= Mark Morford =

American journalist

Mark Morford is a former columnist and culture critic for SFGATE. His opinion column was called Notes & Errata. His topics varied from sex and deviance to popular culture, technology, spirituality, music and politics.

==Writing career==

From 1999 to 2003, Morford wrote The Morning Fix, a newsletter for SFGATE, which featured comments on news and current events, along with other personal, informal elements. The Fix began as a daily newsletter, then shifted to no more than three times a week, before being discontinued.

Morford's online column was launched in 2000. It was added to the print edition of the Chronicle in 2005, where it ran in the Datebook (entertainment) section for three years in a slightly abbreviated form than the concurrent SFGATE version. The column was later pulled from the print edition in mid-2008 by the Chronicle's then-editor, Ward Bushee.

In 2001 Morford was suspended over a column on the sexual relationship between a teenage male student and an older female teacher, a column that was perceived as overly permissive. In 2003 he was suspended again for violating Chronicle language usage guidelines.

Morford gained publicity for his column "Is Obama an Enlightened Being?", published in June 2008 about then-presidential candidate Barack Obama, in which he wrote, "Many spiritually advanced people I know (not coweringly religious, mind you, but deeply spiritual) identify Obama as a Lightworker, that rare kind of attuned being who has the ability to lead us not merely to new foreign policies or health care plans or whatnot, but who can actually help usher in a new way of being on the planet, of relating and connecting and engaging with this bizarre earthly experiment." The column, and specifically the term "Lightworker", were mocked in publications including National Review, The American Spectator and SF Weekly.

Morford's writing has appeared in other publications, including Mother Jones, Sun Magazine, Bark and Yoga Journal. He also blogs for the Huffington Post.

== Books ==

Morford's first book, The Daring Spectacle: Adventures in Deviant Journalism, a compendium of his SFGATE columns, as well as various banned works and samples of hate mail from conservative detractors, was published in early 2010 by Rapture Machine, Inc.

== Awards and honors ==

Morford has twice won first place in the online segment of the National Society of Newspaper Columnists' annual contest.
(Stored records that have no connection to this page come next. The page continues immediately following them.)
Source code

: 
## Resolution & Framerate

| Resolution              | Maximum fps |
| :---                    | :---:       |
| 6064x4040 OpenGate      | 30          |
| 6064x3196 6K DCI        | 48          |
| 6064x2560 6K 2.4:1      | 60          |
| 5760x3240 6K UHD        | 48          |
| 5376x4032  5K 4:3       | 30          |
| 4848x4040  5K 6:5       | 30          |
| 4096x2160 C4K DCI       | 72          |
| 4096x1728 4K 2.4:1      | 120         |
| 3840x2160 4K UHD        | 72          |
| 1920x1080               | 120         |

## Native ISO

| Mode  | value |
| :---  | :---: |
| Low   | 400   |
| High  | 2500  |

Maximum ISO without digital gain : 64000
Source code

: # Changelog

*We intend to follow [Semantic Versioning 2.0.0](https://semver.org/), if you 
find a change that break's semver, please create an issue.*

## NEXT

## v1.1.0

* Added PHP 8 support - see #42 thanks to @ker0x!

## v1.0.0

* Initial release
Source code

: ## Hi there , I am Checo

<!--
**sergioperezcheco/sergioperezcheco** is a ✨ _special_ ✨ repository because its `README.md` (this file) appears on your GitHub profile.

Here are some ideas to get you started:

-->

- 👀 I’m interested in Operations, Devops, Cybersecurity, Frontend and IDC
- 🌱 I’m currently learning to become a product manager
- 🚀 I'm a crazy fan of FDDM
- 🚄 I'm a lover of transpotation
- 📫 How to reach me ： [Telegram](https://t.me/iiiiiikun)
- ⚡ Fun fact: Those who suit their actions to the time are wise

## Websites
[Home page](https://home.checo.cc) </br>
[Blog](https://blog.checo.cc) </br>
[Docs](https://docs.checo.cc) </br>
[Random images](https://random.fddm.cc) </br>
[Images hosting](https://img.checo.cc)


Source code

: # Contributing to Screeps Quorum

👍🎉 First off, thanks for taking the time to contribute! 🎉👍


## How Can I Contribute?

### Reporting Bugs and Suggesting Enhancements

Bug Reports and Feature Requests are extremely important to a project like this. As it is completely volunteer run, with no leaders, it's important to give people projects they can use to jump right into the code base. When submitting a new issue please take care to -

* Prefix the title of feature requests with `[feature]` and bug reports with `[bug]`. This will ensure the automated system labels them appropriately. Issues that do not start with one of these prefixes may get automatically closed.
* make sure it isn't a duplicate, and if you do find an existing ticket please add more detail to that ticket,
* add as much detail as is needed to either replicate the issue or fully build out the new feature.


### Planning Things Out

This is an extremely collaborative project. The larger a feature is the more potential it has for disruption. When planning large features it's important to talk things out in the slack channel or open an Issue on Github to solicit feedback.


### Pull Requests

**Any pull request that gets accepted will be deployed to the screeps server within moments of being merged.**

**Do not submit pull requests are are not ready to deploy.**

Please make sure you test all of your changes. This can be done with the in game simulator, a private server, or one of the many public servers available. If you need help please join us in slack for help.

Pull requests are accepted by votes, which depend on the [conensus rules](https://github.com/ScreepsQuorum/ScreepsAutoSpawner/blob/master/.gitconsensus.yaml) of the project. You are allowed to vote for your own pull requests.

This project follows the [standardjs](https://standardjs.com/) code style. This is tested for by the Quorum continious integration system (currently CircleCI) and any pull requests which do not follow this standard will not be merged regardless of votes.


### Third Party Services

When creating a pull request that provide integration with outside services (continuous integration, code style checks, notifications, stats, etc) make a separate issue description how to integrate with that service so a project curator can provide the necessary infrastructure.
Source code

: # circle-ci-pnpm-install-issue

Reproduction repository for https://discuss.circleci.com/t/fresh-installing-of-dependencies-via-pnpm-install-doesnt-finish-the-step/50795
He has been nominated multiple times for GLAAD Media Awards for his columns in support of gay rights.

== Yoga and teaching ==

Since 2000, along with his writing career, Morford has taught Vinyasa yoga classes in San Francisco, most recently at the Yoga Tree network of schools, as well as private instruction. He is a certified, RYT 200 yoga teacher, according to Yoga Alliance guidelines.